Room: ePoster Forums
Purpose: Due to stochastic nature of Eclipse VMAT optimization solver, sequential optimization runs with the identical optimization criteria may converge to different solutions. Thus repeated re-optimization may result in a better treatment plan for a patient. We investigate the variations of critical structure and target DVH parameters during repeated optimizations.

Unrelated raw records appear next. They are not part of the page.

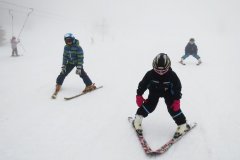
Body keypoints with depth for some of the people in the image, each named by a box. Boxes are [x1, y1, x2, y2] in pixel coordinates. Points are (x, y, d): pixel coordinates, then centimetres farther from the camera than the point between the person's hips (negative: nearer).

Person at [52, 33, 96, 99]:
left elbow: (80, 58, -22)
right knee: (63, 73, 3)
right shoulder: (66, 47, -6)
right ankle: (58, 85, 21)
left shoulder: (78, 47, -24)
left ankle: (90, 85, -12)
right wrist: (63, 66, -2)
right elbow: (65, 57, 3)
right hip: (70, 63, 5)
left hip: (78, 62, -5)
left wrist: (79, 67, -27)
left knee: (82, 73, -21)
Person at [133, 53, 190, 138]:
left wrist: (177, 100, -23)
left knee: (173, 108, -10)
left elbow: (177, 87, -19)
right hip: (154, 91, 1)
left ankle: (183, 125, 2)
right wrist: (139, 95, -16)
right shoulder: (150, 74, -29)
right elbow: (143, 84, -16)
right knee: (149, 105, -14)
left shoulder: (172, 75, -29)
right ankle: (137, 120, 4)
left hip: (168, 92, -1)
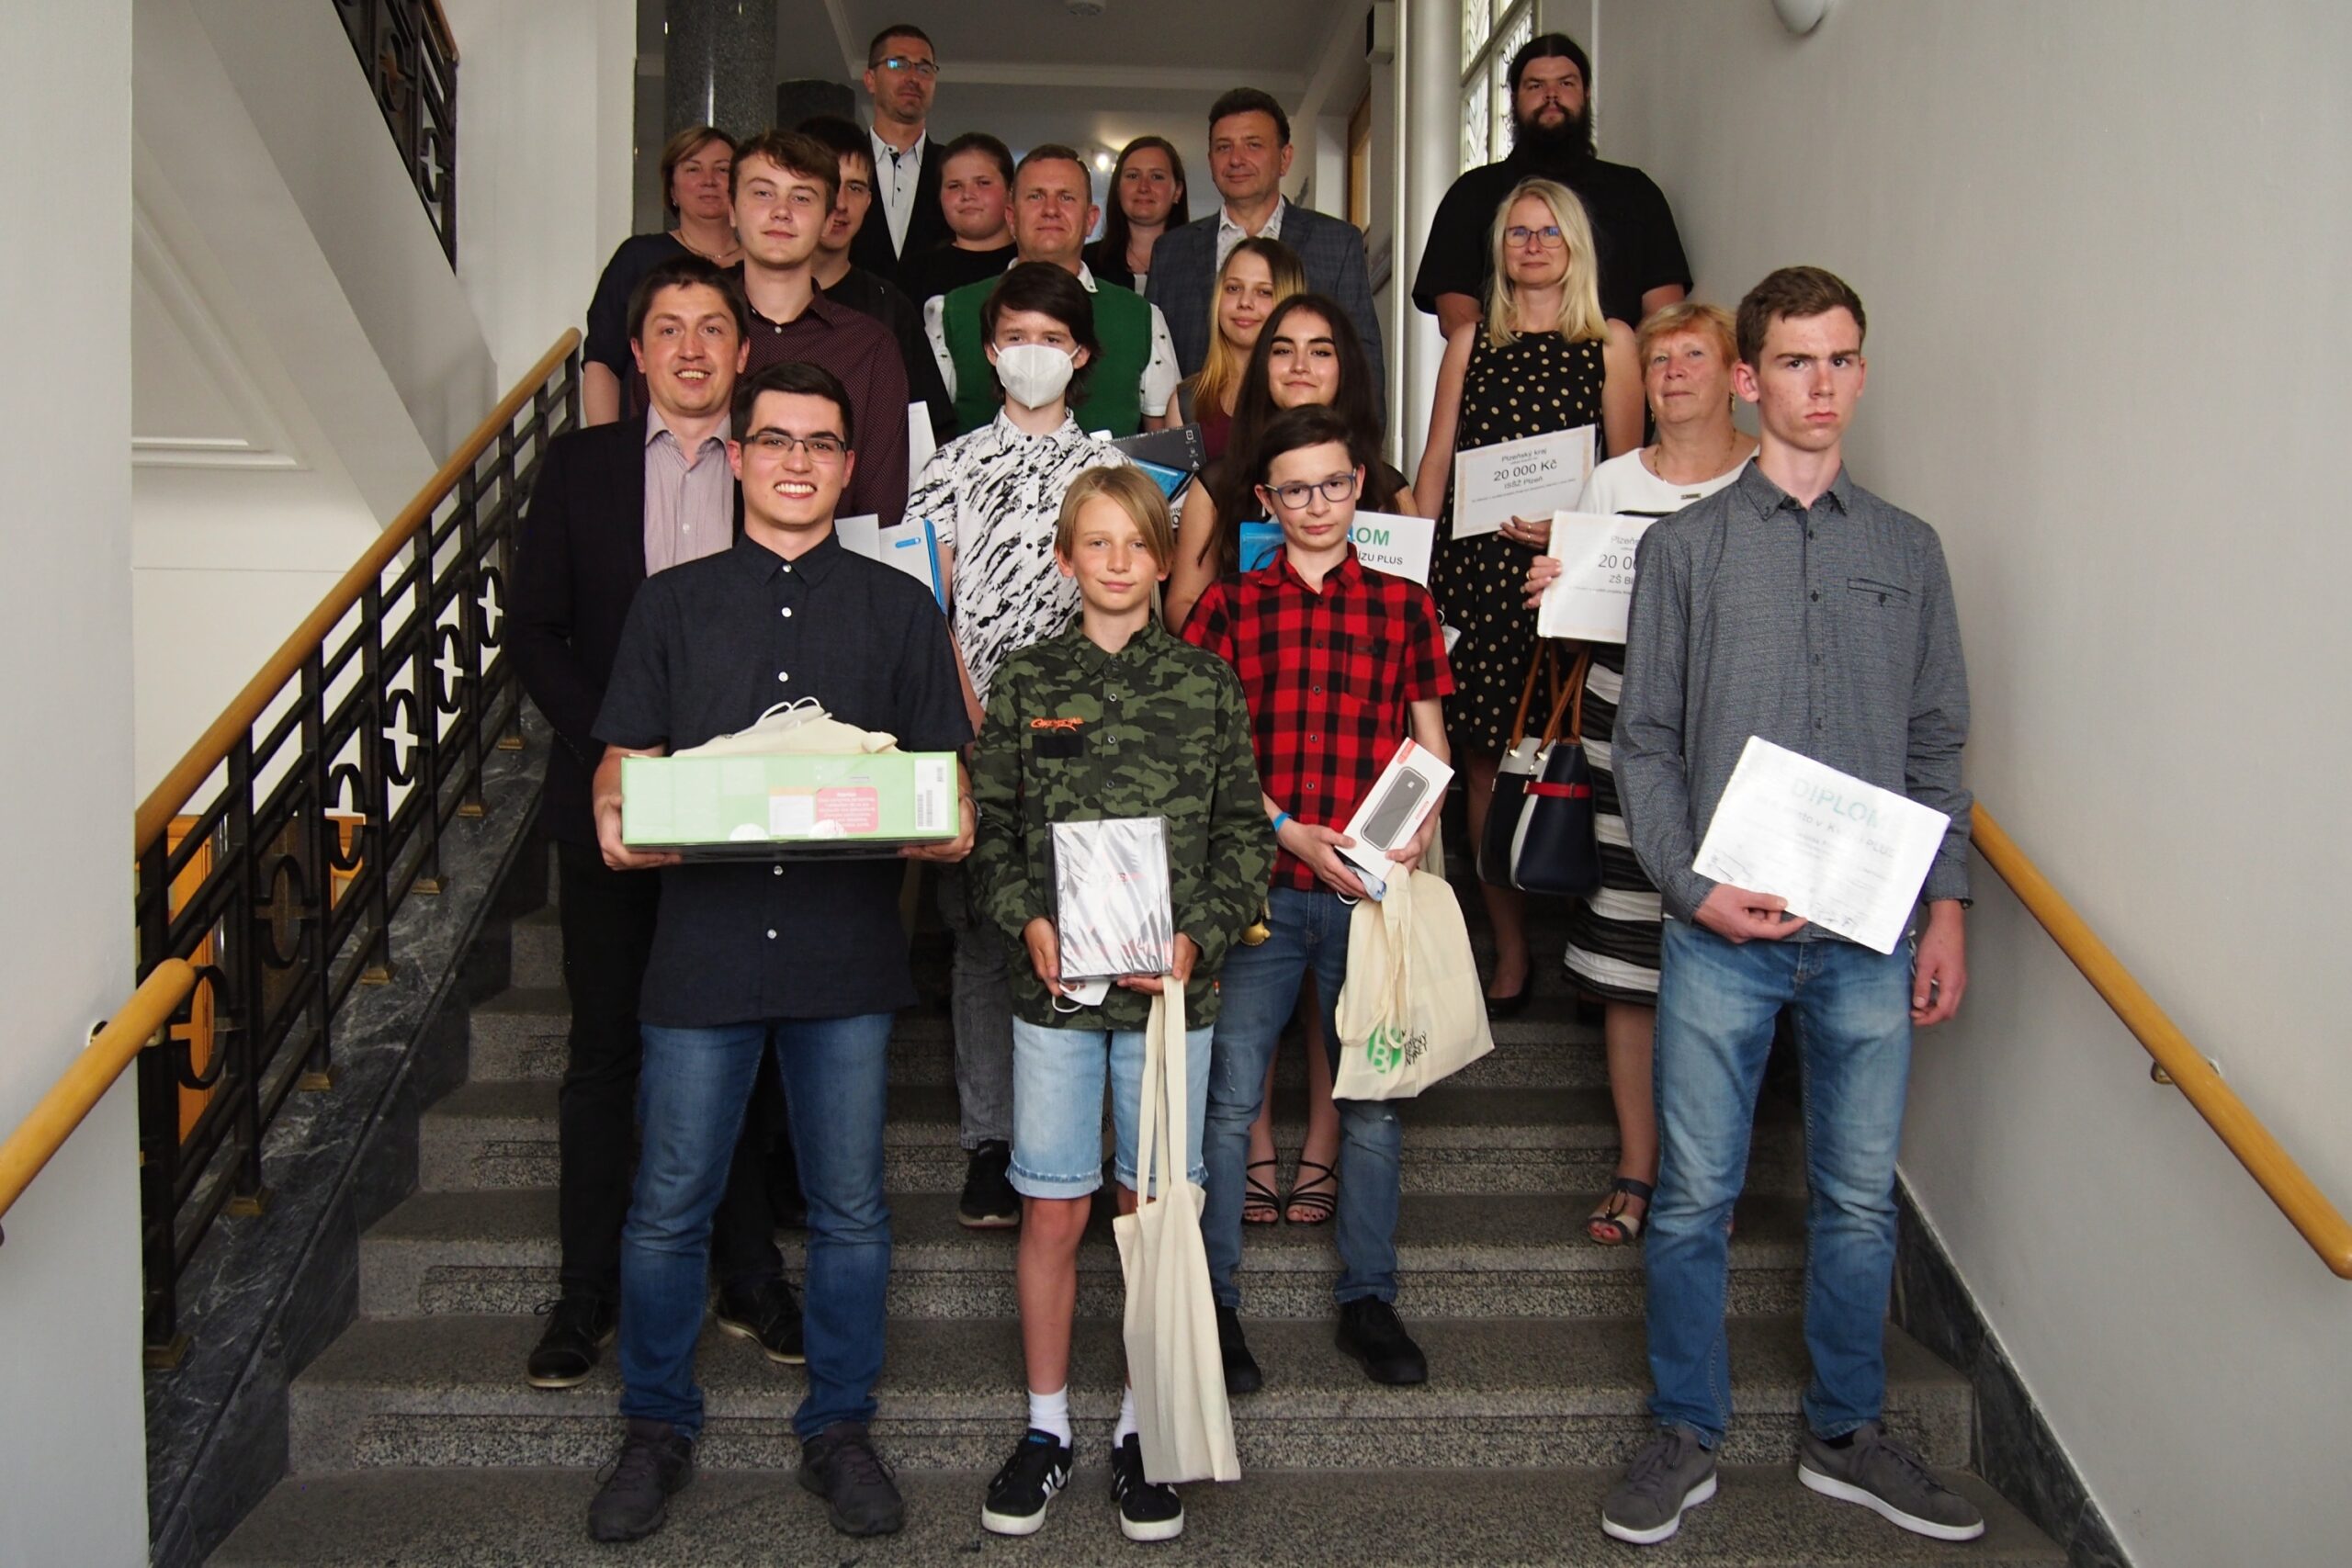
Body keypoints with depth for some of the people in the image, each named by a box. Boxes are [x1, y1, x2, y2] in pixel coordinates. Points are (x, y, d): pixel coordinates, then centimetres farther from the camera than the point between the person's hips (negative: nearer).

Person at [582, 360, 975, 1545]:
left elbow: (943, 771, 8)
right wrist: (618, 820, -13)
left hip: (848, 955, 0)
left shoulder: (898, 608, 9)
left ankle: (838, 1429, 26)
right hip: (704, 945, 0)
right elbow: (623, 760, 9)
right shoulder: (673, 604, 9)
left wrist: (945, 824, -13)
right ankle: (658, 1430, 27)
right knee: (669, 1209, 7)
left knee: (849, 1210, 9)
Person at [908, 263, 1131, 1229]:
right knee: (981, 932, 1)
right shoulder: (955, 467, 9)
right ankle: (990, 1143, 9)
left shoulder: (1109, 469, 11)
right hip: (976, 726, 0)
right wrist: (971, 719, -8)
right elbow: (932, 605, 3)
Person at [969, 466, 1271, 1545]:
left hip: (1172, 984, 0)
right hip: (1055, 983, 0)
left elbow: (1245, 835, 4)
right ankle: (1047, 1426, 23)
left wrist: (1200, 937, -10)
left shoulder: (1208, 685, 3)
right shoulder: (1025, 682, 4)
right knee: (1051, 1214, 6)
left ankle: (1141, 1428, 24)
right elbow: (991, 827, 5)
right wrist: (1027, 920, -11)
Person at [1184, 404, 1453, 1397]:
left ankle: (1368, 1300, 21)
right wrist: (1291, 832, -11)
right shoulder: (1230, 606, 6)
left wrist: (1417, 837, -6)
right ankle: (1211, 1302, 13)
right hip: (1258, 881, -1)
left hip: (1370, 886, 2)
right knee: (1229, 1095, 0)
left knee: (1375, 1094, 8)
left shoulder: (1403, 605, 10)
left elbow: (1431, 746, 13)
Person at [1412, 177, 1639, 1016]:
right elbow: (1435, 465, 13)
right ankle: (1509, 954, 11)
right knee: (1485, 759, 0)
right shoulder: (1471, 341, 15)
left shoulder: (1610, 342, 8)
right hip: (1474, 569, 2)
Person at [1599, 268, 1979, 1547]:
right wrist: (1694, 887, -10)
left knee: (1859, 1199, 11)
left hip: (1869, 935, 2)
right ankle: (1686, 1437, 23)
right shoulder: (1684, 546, 4)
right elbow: (1644, 745, 1)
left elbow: (1938, 750, 12)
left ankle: (1844, 1436, 29)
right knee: (1694, 1200, 5)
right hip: (1721, 931, -2)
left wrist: (1947, 907, 4)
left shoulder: (1908, 552, 10)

Methods: 3 types of patient plans were considered, prostate, prostate fossa, and prostate/fossa plus pelvic lymph nodes treatment, with 4 patients selected in each group. For each of the patients, a standard 2 arc 6MV planning template with a set of fixed optimization objectives was used to generate a treatment plan. Varian Eclipse 11 VMAT optimization module was run 6 times with the same input parameters for each patient. The resulted plans were normalized so that 95% of the PTV volume was covered by the prescription dose. For comparison purposes, a prescription of 7920cGy was used for all types of target plans. Variances of Bladder D50, D25, Rectum D50 D35 and D15, femoral heads D10, plan's hot spot and PTV D100 were calculated.

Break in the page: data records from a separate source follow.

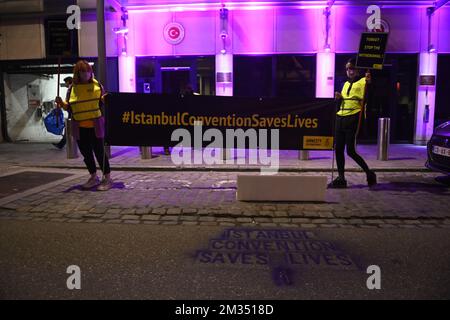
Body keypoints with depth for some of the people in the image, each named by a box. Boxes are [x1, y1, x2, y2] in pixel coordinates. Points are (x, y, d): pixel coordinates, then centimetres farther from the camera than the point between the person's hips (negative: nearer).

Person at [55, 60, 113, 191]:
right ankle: (94, 177, 27)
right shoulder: (72, 88, 3)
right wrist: (61, 103, -11)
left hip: (95, 125, -3)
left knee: (99, 151, -4)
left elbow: (102, 102, 7)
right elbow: (69, 107, 9)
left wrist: (105, 99, -14)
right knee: (86, 152, 11)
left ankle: (107, 178, 7)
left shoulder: (97, 85, -1)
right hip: (79, 127, 3)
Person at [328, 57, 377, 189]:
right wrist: (339, 98, 7)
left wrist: (368, 83, -26)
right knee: (338, 149, 5)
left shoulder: (363, 82, 0)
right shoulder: (346, 84, 21)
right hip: (340, 118, 7)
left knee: (351, 151, -9)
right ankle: (341, 178, 12)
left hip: (353, 118, -7)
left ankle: (369, 173, 8)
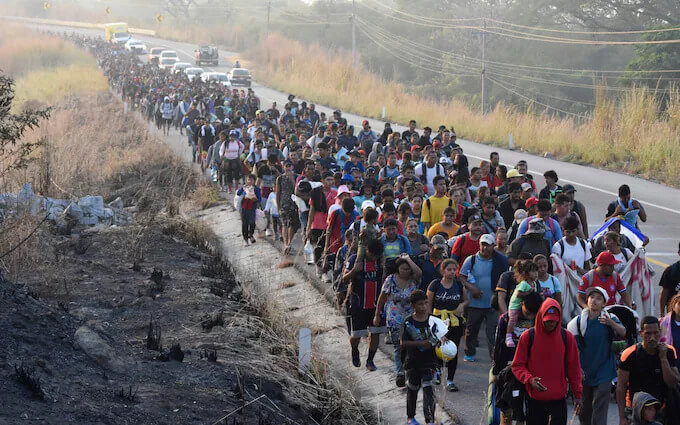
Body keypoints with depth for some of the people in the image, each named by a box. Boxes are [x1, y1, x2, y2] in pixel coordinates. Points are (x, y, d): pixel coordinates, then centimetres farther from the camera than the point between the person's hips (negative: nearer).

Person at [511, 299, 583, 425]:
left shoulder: (567, 337, 2)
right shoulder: (528, 336, -2)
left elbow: (574, 367, 7)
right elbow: (517, 366, 2)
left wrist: (577, 394, 6)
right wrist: (529, 379, -17)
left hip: (559, 399, 0)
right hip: (535, 400, 0)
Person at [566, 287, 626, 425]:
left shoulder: (610, 319, -4)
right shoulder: (578, 321, 1)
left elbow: (623, 333, -21)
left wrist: (611, 323, -40)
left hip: (603, 372, -3)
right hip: (583, 372, 3)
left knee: (599, 409, -9)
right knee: (584, 410, 11)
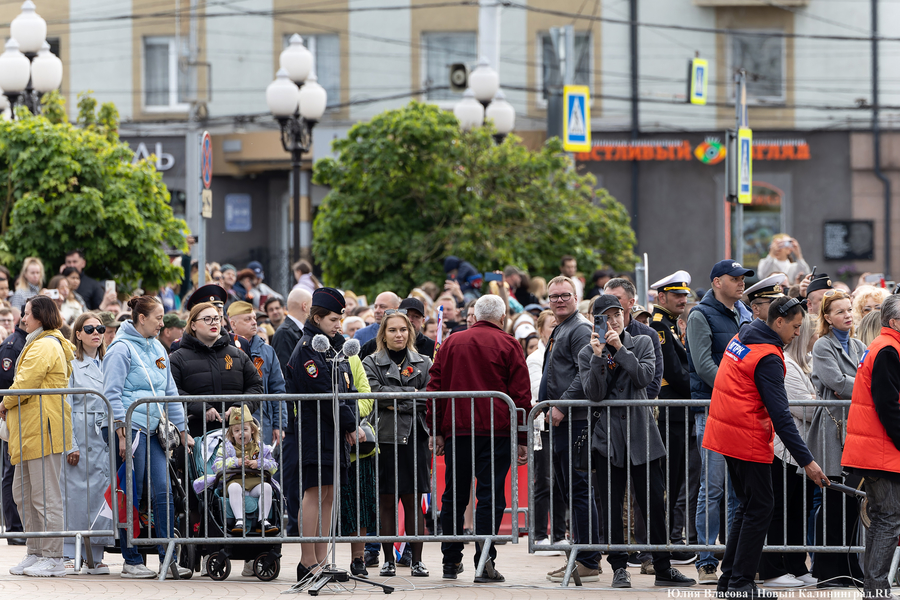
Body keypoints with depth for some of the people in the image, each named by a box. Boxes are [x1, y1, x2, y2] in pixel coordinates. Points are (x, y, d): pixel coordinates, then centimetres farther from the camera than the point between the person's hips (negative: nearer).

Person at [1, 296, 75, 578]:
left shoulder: (44, 347, -13)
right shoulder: (52, 344, 22)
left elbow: (25, 384, -17)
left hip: (42, 430, -11)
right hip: (32, 432, 11)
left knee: (45, 496, -8)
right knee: (23, 492, 14)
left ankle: (53, 559, -6)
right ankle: (36, 553, 19)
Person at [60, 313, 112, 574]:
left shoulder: (107, 365, 16)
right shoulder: (71, 365, -1)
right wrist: (71, 445, -12)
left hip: (104, 438, 5)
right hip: (79, 436, -5)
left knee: (100, 493, 2)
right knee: (75, 493, -5)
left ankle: (94, 557, 6)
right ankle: (69, 555, 0)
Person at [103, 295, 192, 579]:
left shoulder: (157, 350, 16)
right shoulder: (122, 349, -7)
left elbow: (170, 391, 20)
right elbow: (112, 394, -12)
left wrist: (181, 430, 18)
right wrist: (121, 434, -17)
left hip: (152, 430, 7)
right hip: (129, 428, -7)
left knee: (163, 492, -1)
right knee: (130, 497, -2)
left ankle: (167, 559, 0)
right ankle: (131, 561, 3)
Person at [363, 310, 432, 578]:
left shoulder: (423, 364, 12)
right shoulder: (371, 363, 8)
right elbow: (374, 392, -9)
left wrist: (398, 403, -9)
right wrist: (411, 393, -10)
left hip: (414, 437, 1)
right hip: (385, 438, -1)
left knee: (413, 501, 1)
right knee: (387, 501, -1)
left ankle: (417, 560, 3)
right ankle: (388, 560, 4)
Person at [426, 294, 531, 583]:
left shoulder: (452, 343, 10)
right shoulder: (508, 345, 1)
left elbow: (435, 387, 9)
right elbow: (521, 394, -1)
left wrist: (437, 431, 12)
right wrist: (522, 439, 2)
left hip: (457, 429, 3)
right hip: (496, 430, -3)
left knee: (454, 496, 11)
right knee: (490, 495, -3)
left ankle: (451, 561, 16)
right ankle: (485, 564, -10)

Results: Ranges and standard deviations for the monitored DVH parameters were calculated. The largest fluctuations observed were for femoral heads D10 parameter, where the range exceeded 2.9Gy for almost all patients, and reached 5.3Gy for a prostate+lymph nodes target patient. The range of hot spot values was about 1% for all patients. PTVmin dose varied in 2-3% range. For rectum parameters, D35 showed the largest variation, with 2Gy range for most of the patients, but with only 0.5Gy for 2 patients. Bladder parameters were the most stable, with 0.5-1Gy range for all the patients except one with bladder D25 range of 3.4Gy.
Conclusion: Repeated runs of the Eclipse VMAT optimization procedure may result in a dosimetrically more advantageous plan, with DVH parameters improvement of a few Greys.